#### Task item:
From the line that contains "می‌توانند در لحظه" to the last line of the entries, set down each line exactly as written, both ends included, with nothing else.

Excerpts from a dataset
::::::::::

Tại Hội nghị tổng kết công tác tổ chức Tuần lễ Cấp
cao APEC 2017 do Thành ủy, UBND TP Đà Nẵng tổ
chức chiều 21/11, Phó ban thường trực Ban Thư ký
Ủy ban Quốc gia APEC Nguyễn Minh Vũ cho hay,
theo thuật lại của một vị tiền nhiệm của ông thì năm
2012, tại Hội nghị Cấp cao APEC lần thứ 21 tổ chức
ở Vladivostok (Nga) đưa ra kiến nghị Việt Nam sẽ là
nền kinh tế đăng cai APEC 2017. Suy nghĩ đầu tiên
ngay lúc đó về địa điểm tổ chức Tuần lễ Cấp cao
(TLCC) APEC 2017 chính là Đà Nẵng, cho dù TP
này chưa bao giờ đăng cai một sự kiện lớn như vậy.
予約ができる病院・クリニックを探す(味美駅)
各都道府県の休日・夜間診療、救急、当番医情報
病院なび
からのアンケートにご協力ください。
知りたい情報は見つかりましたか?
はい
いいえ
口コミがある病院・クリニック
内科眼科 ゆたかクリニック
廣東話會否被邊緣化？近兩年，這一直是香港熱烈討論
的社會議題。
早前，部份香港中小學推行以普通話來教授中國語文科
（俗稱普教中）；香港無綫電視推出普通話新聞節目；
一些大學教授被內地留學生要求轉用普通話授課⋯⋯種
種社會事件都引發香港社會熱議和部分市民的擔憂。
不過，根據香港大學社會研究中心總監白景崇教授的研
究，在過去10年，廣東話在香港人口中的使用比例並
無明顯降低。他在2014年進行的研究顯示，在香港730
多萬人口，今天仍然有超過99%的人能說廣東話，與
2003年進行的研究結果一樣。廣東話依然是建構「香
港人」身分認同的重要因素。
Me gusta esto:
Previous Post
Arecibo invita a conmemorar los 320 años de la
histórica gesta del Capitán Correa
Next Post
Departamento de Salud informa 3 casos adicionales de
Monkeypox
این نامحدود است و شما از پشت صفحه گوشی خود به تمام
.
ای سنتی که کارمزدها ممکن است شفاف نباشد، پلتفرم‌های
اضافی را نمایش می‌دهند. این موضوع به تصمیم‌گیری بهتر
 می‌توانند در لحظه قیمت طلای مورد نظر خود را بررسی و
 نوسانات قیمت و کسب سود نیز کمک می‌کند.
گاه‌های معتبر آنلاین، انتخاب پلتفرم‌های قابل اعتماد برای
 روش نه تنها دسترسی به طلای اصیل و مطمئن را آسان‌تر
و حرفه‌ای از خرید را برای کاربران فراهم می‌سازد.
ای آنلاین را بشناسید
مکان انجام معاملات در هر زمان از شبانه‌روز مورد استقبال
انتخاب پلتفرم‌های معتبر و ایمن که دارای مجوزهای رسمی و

::::::::::

#### Exercise response:
 می‌توانند در لحظه قیمت طلای مورد نظر خود را بررسی و
 نوسانات قیمت و کسب سود نیز کمک می‌کند.
گاه‌های معتبر آنلاین، انتخاب پلتفرم‌های قابل اعتماد برای
 روش نه تنها دسترسی به طلای اصیل و مطمئن را آسان‌تر
و حرفه‌ای از خرید را برای کاربران فراهم می‌سازد.
ای آنلاین را بشناسید
مکان انجام معاملات در هر زمان از شبانه‌روز مورد استقبال
انتخاب پلتفرم‌های معتبر و ایمن که دارای مجوزهای رسمی و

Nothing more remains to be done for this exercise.